● DIRECTIONS
Output exactly the lines below, starting with the line that has "Über 150.000 Mitarbeiterinnen" and going on through the line that has "Unsere Marken BMW, MINI, Rolls-Royce", both included, and no other lines.

─── SUPPLIED MATERIAL

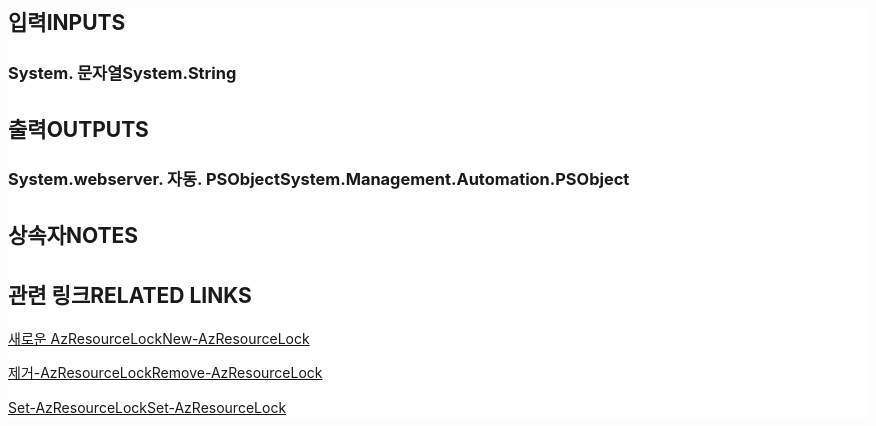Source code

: ## <span data-ttu-id="560d5-148">입력</span><span class="sxs-lookup"><span data-stu-id="560d5-148">INPUTS</span></span>

### <span data-ttu-id="560d5-149">System. 문자열</span><span class="sxs-lookup"><span data-stu-id="560d5-149">System.String</span></span>

## <span data-ttu-id="560d5-150">출력</span><span class="sxs-lookup"><span data-stu-id="560d5-150">OUTPUTS</span></span>

### <span data-ttu-id="560d5-151">System.webserver. 자동. PSObject</span><span class="sxs-lookup"><span data-stu-id="560d5-151">System.Management.Automation.PSObject</span></span>

## <span data-ttu-id="560d5-152">상속자</span><span class="sxs-lookup"><span data-stu-id="560d5-152">NOTES</span></span>

## <span data-ttu-id="560d5-153">관련 링크</span><span class="sxs-lookup"><span data-stu-id="560d5-153">RELATED LINKS</span></span>

[<span data-ttu-id="560d5-154">새로운 AzResourceLock</span><span class="sxs-lookup"><span data-stu-id="560d5-154">New-AzResourceLock</span></span>](./New-AzResourceLock.md)

[<span data-ttu-id="560d5-155">제거-AzResourceLock</span><span class="sxs-lookup"><span data-stu-id="560d5-155">Remove-AzResourceLock</span></span>](./Remove-AzResourceLock.md)

[<span data-ttu-id="560d5-156">Set-AzResourceLock</span><span class="sxs-lookup"><span data-stu-id="560d5-156">Set-AzResourceLock</span></span>](./Set-AzResourceLock.md)


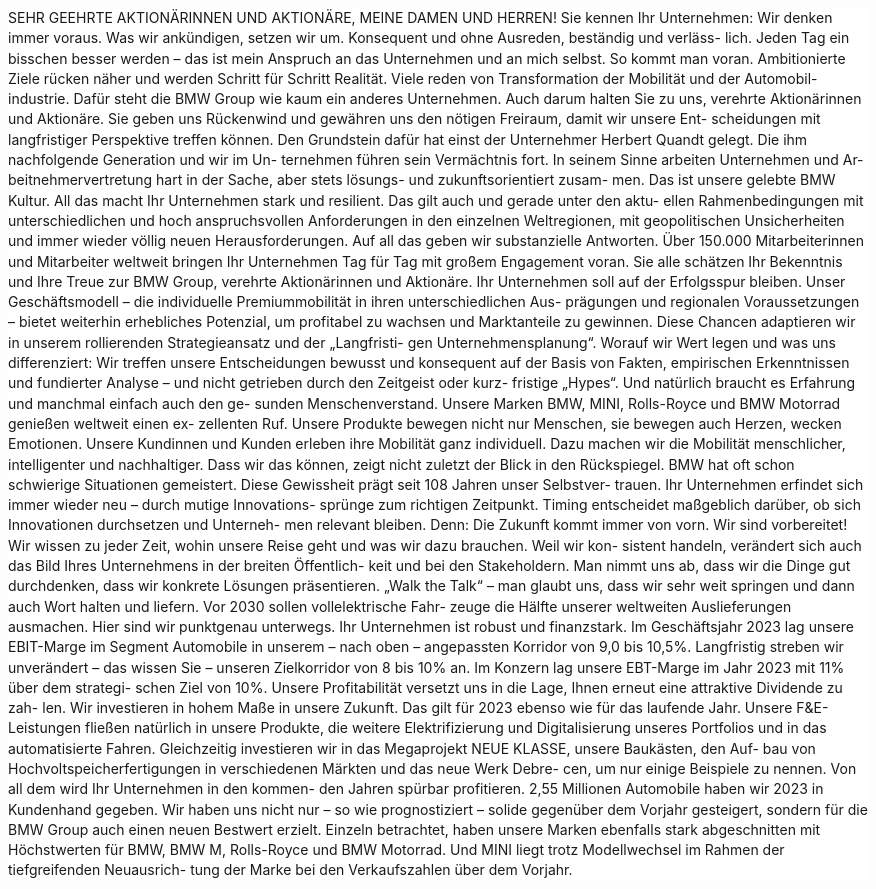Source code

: SEHR GEEHRTE AKTIONÄRINNEN UND AKTIONÄRE, MEINE DAMEN UND HERREN!
Sie kennen Ihr Unternehmen: Wir denken immer voraus.
Was wir ankündigen, setzen wir um. Konsequent und ohne Ausreden, beständig und verläss- lich. Jeden Tag ein bisschen besser werden – das ist mein Anspruch an das Unternehmen und an mich selbst. So kommt man voran. Ambitionierte Ziele rücken näher und werden Schritt für Schritt Realität. Viele reden von Transformation der Mobilität und der Automobil- industrie.
Dafür steht die BMW Group wie kaum ein anderes Unternehmen. Auch darum halten Sie zu uns, verehrte Aktionärinnen und Aktionäre.
Sie geben uns Rückenwind und gewähren uns den nötigen Freiraum, damit wir unsere Ent- scheidungen mit langfristiger Perspektive treffen können. Den Grundstein dafür hat einst der Unternehmer Herbert Quandt gelegt. Die ihm nachfolgende Generation und wir im Un- ternehmen führen sein Vermächtnis fort. In seinem Sinne arbeiten Unternehmen und Ar- beitnehmervertretung hart in der Sache, aber stets lösungs- und zukunftsorientiert zusam- men. Das ist unsere gelebte BMW Kultur.
All das macht Ihr Unternehmen stark und resilient. Das gilt auch und gerade unter den aktu- ellen Rahmenbedingungen mit unterschiedlichen und hoch anspruchsvollen Anforderungen in den einzelnen Weltregionen, mit geopolitischen Unsicherheiten und immer wieder völlig neuen Herausforderungen. Auf all das geben wir substanzielle Antworten.
Über 150.000 Mitarbeiterinnen und Mitarbeiter weltweit bringen Ihr Unternehmen Tag für Tag mit großem Engagement voran. Sie alle schätzen Ihr Bekenntnis und Ihre Treue zur BMW Group, verehrte Aktionärinnen und Aktionäre.
Ihr Unternehmen soll auf der Erfolgsspur bleiben.
Unser Geschäftsmodell – die individuelle Premiummobilität in ihren unterschiedlichen Aus- prägungen und regionalen Voraussetzungen – bietet weiterhin erhebliches Potenzial, um profitabel zu wachsen und Marktanteile zu gewinnen.
Diese Chancen adaptieren wir in unserem rollierenden Strategieansatz und der „Langfristi- gen Unternehmensplanung“. Worauf wir Wert legen und was uns differenziert: Wir treffen unsere Entscheidungen bewusst und konsequent auf der Basis von Fakten, empirischen Erkenntnissen und fundierter Analyse – und nicht getrieben durch den Zeitgeist oder kurz- fristige „Hypes“. Und natürlich braucht es Erfahrung und manchmal einfach auch den ge- sunden Menschenverstand.
Unsere Marken BMW, MINI, Rolls-Royce und BMW Motorrad genießen weltweit einen ex- zellenten Ruf. Unsere Produkte bewegen nicht nur Menschen, sie bewegen auch Herzen, wecken Emotionen. Unsere Kundinnen und Kunden erleben ihre Mobilität ganz individuell. Dazu machen wir die Mobilität menschlicher, intelligenter und nachhaltiger.
Dass wir das können, zeigt nicht zuletzt der Blick in den Rückspiegel. BMW hat oft schon schwierige Situationen gemeistert. Diese Gewissheit prägt seit 108 Jahren unser Selbstver- trauen. Ihr Unternehmen erfindet sich immer wieder neu – durch mutige Innovations- sprünge zum richtigen Zeitpunkt.
Timing entscheidet maßgeblich darüber, ob sich Innovationen durchsetzen und Unterneh- men relevant bleiben. Denn:
Die Zukunft kommt immer von vorn. Wir sind vorbereitet!
Wir wissen zu jeder Zeit, wohin unsere Reise geht und was wir dazu brauchen. Weil wir kon- sistent handeln, verändert sich auch das Bild Ihres Unternehmens in der breiten Öffentlich- keit und bei den Stakeholdern. Man nimmt uns ab, dass wir die Dinge gut durchdenken, dass wir konkrete Lösungen präsentieren. „Walk the Talk“ – man glaubt uns, dass wir sehr weit springen und dann auch Wort halten und liefern. Vor 2030 sollen vollelektrische Fahr- zeuge die Hälfte unserer weltweiten Auslieferungen ausmachen. Hier sind wir punktgenau unterwegs.
Ihr Unternehmen ist robust und finanzstark. Im Geschäftsjahr 2023 lag unsere EBIT-Marge im Segment Automobile in unserem – nach oben – angepassten Korridor von 9,0 bis 10,5%. Langfristig streben wir unverändert – das wissen Sie – unseren Zielkorridor von 8 bis 10% an. Im Konzern lag unsere EBT-Marge im Jahr 2023 mit 11% über dem strategi- schen Ziel von 10%.
Unsere Profitabilität versetzt uns in die Lage, Ihnen erneut eine attraktive Dividende zu zah- len. Wir investieren in hohem Maße in unsere Zukunft. Das gilt für 2023 ebenso wie für das laufende Jahr. Unsere F&E-Leistungen fließen natürlich in unsere Produkte, die weitere Elektrifizierung und Digitalisierung unseres Portfolios und in das automatisierte Fahren. Gleichzeitig investieren wir in das Megaprojekt NEUE KLASSE, unsere Baukästen, den Auf- bau von Hochvoltspeicherfertigungen in verschiedenen Märkten und das neue Werk Debre- cen, um nur einige Beispiele zu nennen. Von all dem wird Ihr Unternehmen in den kommen- den Jahren spürbar profitieren.
2,55 Millionen Automobile haben wir 2023 in Kundenhand gegeben. Wir haben uns nicht nur – so wie prognostiziert – solide gegenüber dem Vorjahr gesteigert, sondern für die BMW Group auch einen neuen Bestwert erzielt. Einzeln betrachtet, haben unsere Marken ebenfalls stark abgeschnitten mit Höchstwerten für BMW, BMW M, Rolls-Royce und BMW Motorrad. Und MINI liegt trotz Modellwechsel im Rahmen der tiefgreifenden Neuausrich- tung der Marke bei den Verkaufszahlen über dem Vorjahr.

──────

● ANSWER AREA
Über 150.000 Mitarbeiterinnen und Mitarbeiter weltweit bringen Ihr Unternehmen Tag für Tag mit großem Engagement voran. Sie alle schätzen Ihr Bekenntnis und Ihre Treue zur BMW Group, verehrte Aktionärinnen und Aktionäre.
Ihr Unternehmen soll auf der Erfolgsspur bleiben.
Unser Geschäftsmodell – die individuelle Premiummobilität in ihren unterschiedlichen Aus- prägungen und regionalen Voraussetzungen – bietet weiterhin erhebliches Potenzial, um profitabel zu wachsen und Marktanteile zu gewinnen.
Diese Chancen adaptieren wir in unserem rollierenden Strategieansatz und der „Langfristi- gen Unternehmensplanung“. Worauf wir Wert legen und was uns differenziert: Wir treffen unsere Entscheidungen bewusst und konsequent auf der Basis von Fakten, empirischen Erkenntnissen und fundierter Analyse – und nicht getrieben durch den Zeitgeist oder kurz- fristige „Hypes“. Und natürlich braucht es Erfahrung und manchmal einfach auch den ge- sunden Menschenverstand.
Unsere Marken BMW, MINI, Rolls-Royce und BMW Motorrad genießen weltweit einen ex- zellenten Ruf. Unsere Produkte bewegen nicht nur Menschen, sie bewegen auch Herzen, wecken Emotionen. Unsere Kundinnen und Kunden erleben ihre Mobilität ganz individuell. Dazu machen wir die Mobilität menschlicher, intelligenter und nachhaltiger.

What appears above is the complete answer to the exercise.